Type out all the records again exactly.
=== TASK INPUT ===
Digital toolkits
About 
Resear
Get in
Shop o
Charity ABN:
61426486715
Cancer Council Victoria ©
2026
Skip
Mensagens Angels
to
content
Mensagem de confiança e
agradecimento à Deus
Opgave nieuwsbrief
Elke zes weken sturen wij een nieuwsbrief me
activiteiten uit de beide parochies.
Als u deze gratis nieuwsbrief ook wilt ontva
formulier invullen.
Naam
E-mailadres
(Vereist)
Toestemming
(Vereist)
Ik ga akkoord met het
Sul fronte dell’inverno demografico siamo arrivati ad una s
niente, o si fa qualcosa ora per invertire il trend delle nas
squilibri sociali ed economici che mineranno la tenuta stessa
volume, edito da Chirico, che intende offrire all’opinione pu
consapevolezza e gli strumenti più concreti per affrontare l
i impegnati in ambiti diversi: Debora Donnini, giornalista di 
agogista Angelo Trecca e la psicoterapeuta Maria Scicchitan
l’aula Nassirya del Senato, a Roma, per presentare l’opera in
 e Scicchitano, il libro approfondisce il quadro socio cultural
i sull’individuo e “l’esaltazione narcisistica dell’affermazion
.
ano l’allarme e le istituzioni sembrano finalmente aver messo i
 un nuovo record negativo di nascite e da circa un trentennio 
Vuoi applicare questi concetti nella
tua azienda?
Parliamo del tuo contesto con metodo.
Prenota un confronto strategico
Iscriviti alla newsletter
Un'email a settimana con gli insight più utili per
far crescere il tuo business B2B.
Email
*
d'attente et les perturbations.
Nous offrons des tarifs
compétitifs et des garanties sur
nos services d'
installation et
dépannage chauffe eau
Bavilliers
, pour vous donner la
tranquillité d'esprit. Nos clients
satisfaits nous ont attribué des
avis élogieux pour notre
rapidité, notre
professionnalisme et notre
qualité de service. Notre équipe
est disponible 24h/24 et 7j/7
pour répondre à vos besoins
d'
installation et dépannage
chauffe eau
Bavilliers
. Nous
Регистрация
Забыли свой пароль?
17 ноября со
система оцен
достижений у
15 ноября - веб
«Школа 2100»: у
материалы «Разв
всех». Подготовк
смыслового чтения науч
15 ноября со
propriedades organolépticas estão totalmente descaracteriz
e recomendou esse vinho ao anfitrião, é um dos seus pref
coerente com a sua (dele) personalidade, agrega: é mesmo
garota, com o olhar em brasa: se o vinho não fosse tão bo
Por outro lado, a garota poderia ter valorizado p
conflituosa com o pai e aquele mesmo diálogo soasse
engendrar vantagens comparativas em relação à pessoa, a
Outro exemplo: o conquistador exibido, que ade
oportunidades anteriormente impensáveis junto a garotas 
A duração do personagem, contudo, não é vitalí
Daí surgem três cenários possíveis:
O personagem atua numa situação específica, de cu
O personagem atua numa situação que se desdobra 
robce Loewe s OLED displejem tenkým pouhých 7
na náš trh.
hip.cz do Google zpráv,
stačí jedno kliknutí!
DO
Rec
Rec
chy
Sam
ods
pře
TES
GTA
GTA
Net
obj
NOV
===
EXERCISE OUTPUT:
Digital toolkits
About 
Resear
Get in
Shop o
Charity ABN:
61426486715
Cancer Council Victoria ©
2026
Skip
Mensagens Angels
to
content
Mensagem de confiança e
agradecimento à Deus
Opgave nieuwsbrief
Elke zes weken sturen wij een nieuwsbrief me
activiteiten uit de beide parochies.
Als u deze gratis nieuwsbrief ook wilt ontva
formulier invullen.
Naam
E-mailadres
(Vereist)
Toestemming
(Vereist)
Ik ga akkoord met het
Sul fronte dell’inverno demografico siamo arrivati ad una s
niente, o si fa qualcosa ora per invertire il trend delle nas
squilibri sociali ed economici che mineranno la tenuta stessa
volume, edito da Chirico, che intende offrire all’opinione pu
consapevolezza e gli strumenti più concreti per affrontare l
i impegnati in ambiti diversi: Debora Donnini, giornalista di 
agogista Angelo Trecca e la psicoterapeuta Maria Scicchitan
l’aula Nassirya del Senato, a Roma, per presentare l’opera in
 e Scicchitano, il libro approfondisce il quadro socio cultural
i sull’individuo e “l’esaltazione narcisistica dell’affermazion
.
ano l’allarme e le istituzioni sembrano finalmente aver messo i
 un nuovo record negativo di nascite e da circa un trentennio 
Vuoi applicare questi concetti nella
tua azienda?
Parliamo del tuo contesto con metodo.
Prenota un confronto strategico
Iscriviti alla newsletter
Un'email a settimana con gli insight più utili per
far crescere il tuo business B2B.
Email
*
d'attente et les perturbations.
Nous offrons des tarifs
compétitifs et des garanties sur
nos services d'
installation et
dépannage chauffe eau
Bavilliers
, pour vous donner la
tranquillité d'esprit. Nos clients
satisfaits nous ont attribué des
avis élogieux pour notre
rapidité, notre
professionnalisme et notre
qualité de service. Notre équipe
est disponible 24h/24 et 7j/7
pour répondre à vos besoins
d'
installation et dépannage
chauffe eau
Bavilliers
. Nous
Регистрация
Забыли свой пароль?
17 ноября со
система оцен
достижений у
15 ноября - веб
«Школа 2100»: у
материалы «Разв
всех». Подготовк
смыслового чтения науч
15 ноября со
propriedades organolépticas estão totalmente descaracteriz
e recomendou esse vinho ao anfitrião, é um dos seus pref
coerente com a sua (dele) personalidade, agrega: é mesmo
garota, com o olhar em brasa: se o vinho não fosse tão bo
Por outro lado, a garota poderia ter valorizado p
conflituosa com o pai e aquele mesmo diálogo soasse
engendrar vantagens comparativas em relação à pessoa, a
Outro exemplo: o conquistador exibido, que ade
oportunidades anteriormente impensáveis junto a garotas 
A duração do personagem, contudo, não é vitalí
Daí surgem três cenários possíveis:
O personagem atua numa situação específica, de cu
O personagem atua numa situação que se desdobra 
robce Loewe s OLED displejem tenkým pouhých 7
na náš trh.
hip.cz do Google zpráv,
stačí jedno kliknutí!
DO
Rec
Rec
chy
Sam
ods
pře
TES
GTA
GTA
Net
obj
NOV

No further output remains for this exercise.